Document extract:
□ □ □

ABOUT THE ARTIST
Sápmi is the land of the Sámi people that covers the north of Sweden, Norway, Finland, and Russia. Per Elof is a third-generation Sámi artist who resides in the southern part of Sápmi.
Per Elof learned early on to search for truth and understanding in the vast, snow-covered landscape of his forebears. Through his art, he aims to capture impressions of his ancestors’ way of life, uncover their untold stories, and create new worlds by merging his perspective into the broader context of Sámi history. He works from life, historical records, and his imagination.
His journey in art has taken him to many places around the world. These experiences have opened his eyes to the fragility of cultural heritage and the importance of preserving symbols and their meanings. Symbols serve a crucial role in conveying the human experience and our intrinsic need for self-expression. Per Elof paints many symbols into his work to serve as mediative landmarks for his philosophies on life. He believes that a life without symbols is a life unknown. Through the scale and many layers of his paintings, Per Elof creates space for emotions and the mind to roam free. His mission in art is to expose the unseen and tell the untold.
FROM THE EXHIBITION - MOV GÏELE - MY LANGUAGE
"MAN AS A SYMBOL IS THE STRUGGLE BETWEEN AN
IDEAL AND THE LIMITS OF NATURE.”
ARTIST’S STATEMENT
My art is my language that comes from my roots and experiences. My voice and how I choose to express myself artistically have been strongly shaped by the people I have met and the traditions I have learned that represent my origins. Many of these paintings would never have existed if it were not for the Sámi village of Talma in northern Sweden. It is there that the sketches for many of these paintings were born. I feel honored to have shared their deep traditions, culture, and land.
We live in a rational world and rational decisions in an attempt to value things based on an objective yardstick. Art is also rational, but it cannot be valued objectively. What is beautiful to me or what evokes a certain feeling in you can be difficult or impossible to explain. This is what makes art so important, through art we can understand that we must make an effort to create a dialogue and understanding of each other.

□ □ □

Excerpted records:
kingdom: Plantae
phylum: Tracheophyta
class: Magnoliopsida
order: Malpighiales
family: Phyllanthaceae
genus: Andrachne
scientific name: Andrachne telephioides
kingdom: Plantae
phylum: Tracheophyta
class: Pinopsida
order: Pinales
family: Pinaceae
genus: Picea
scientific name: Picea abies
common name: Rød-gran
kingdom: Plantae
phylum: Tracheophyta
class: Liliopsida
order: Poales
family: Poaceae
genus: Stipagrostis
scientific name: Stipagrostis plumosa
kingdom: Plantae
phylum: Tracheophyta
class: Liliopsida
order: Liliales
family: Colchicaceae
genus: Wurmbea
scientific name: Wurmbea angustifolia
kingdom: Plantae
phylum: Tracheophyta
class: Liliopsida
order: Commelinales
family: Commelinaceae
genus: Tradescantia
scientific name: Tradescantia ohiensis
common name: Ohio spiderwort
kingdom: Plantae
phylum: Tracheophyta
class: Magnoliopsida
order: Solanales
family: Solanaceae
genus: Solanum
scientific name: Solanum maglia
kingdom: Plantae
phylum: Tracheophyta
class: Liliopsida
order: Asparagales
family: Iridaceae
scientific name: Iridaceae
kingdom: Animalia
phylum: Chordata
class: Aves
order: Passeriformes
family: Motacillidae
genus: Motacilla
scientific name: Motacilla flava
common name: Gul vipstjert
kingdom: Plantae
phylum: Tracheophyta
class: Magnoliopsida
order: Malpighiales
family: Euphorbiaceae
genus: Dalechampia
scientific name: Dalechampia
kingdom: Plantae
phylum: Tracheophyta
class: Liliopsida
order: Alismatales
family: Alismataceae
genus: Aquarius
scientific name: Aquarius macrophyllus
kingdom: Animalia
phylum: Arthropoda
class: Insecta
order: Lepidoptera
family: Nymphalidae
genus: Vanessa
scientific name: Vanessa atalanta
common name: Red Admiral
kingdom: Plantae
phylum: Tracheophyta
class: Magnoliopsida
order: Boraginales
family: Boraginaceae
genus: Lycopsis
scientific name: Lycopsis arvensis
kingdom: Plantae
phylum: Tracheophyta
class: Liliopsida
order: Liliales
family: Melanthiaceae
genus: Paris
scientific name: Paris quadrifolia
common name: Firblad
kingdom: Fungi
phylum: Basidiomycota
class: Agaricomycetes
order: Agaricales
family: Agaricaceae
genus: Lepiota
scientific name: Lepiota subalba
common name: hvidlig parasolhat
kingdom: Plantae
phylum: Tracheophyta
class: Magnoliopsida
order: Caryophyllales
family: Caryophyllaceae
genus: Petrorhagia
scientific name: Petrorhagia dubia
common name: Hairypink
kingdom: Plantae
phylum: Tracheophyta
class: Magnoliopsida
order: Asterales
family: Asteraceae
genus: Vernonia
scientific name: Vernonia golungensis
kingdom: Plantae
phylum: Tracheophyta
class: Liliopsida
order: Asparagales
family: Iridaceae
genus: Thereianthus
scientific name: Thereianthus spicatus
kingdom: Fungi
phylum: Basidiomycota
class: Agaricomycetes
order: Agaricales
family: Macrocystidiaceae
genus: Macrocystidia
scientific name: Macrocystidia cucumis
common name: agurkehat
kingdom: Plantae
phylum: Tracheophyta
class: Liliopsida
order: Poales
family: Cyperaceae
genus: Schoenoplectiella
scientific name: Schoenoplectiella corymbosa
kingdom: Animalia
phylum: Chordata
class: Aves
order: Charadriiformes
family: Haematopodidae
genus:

□ □ □

Written problem 1:
In the Sámi artist profile, where were the sketches for many of the paintings born?
Written problem 2:
Continue the Sámi artist profile from the end of its final paragraph.

Expected answer 1:
In the Sámi village of Talma in northern Sweden.

Expected answer 2:
When I started as an artist, I thought that my drawings and paintings were about my view of my surroundings. But I soon realized that art is about being the vessel that takes in the world and then shares it with others. This is the world I have brought here today which I want to share with you.
Man as a symbol is the struggle between an ideal and the limits of nature. In this struggle, a complex structure of surfaces is woven that gives us our human features. Just like the surfaces of rocks with their lichen, the bark of trees, or the water of waves, human surfaces are woven for a long time. It provides surfaces with experiences that are resistant and an aesthetic that only age can provide.
My paintings interpret and recreate these surfaces through layers. The different layers of each surface have their history and I listen intensely to what it wants to tell me, what it wants to show me, and what it wants to hide from me. It is important to be sensitive and present because often only faint whispers are heard.
It is not the brushstroke that tries to resemble a person, a stone, or a tree, but it is pigments and oil that are built layer upon layer from the impressions I have received. It is not only the visual impressions that are important, it is how a stone or textile feels. It can be scents and movements or based on how something is perceived visually, such as its color, shape, and texture.
The tool itself is insignificant, it is the final weave of all layers of pigment and oil that becomes reality in the painting. The painting becomes its creator. Sometimes the painting follows me, next time I follow the painting. It will be a dialogue, a dialogue between me, the motif, and the painting. The reality of the painting is not copied but is a reality as it is experienced and created based on events, experiences, and memories.
Many of the paintings in this exhibition have emerged over the past decade. A painting can take several years to complete. Time is not a problem in the type of painting I do, but rather an advantage. Since I paint in oil, the paint does well to dry between layers. These natural interruptions mean that there is time for reflection and that a motif can naturally grow and breathe.
GEOMORPHOLOGY - USING THE EARTH
Painting is to create with light, a light that shapes and gives life. The color in the paintings is a mixture of soil particles and minerals bound in oil. This becomes a hilly landscape that makes the light that reaches the painting become a spectacle of colors, shapes, and emotions that appear over the surface of the canvas. This is what gives the colors their depth and luster.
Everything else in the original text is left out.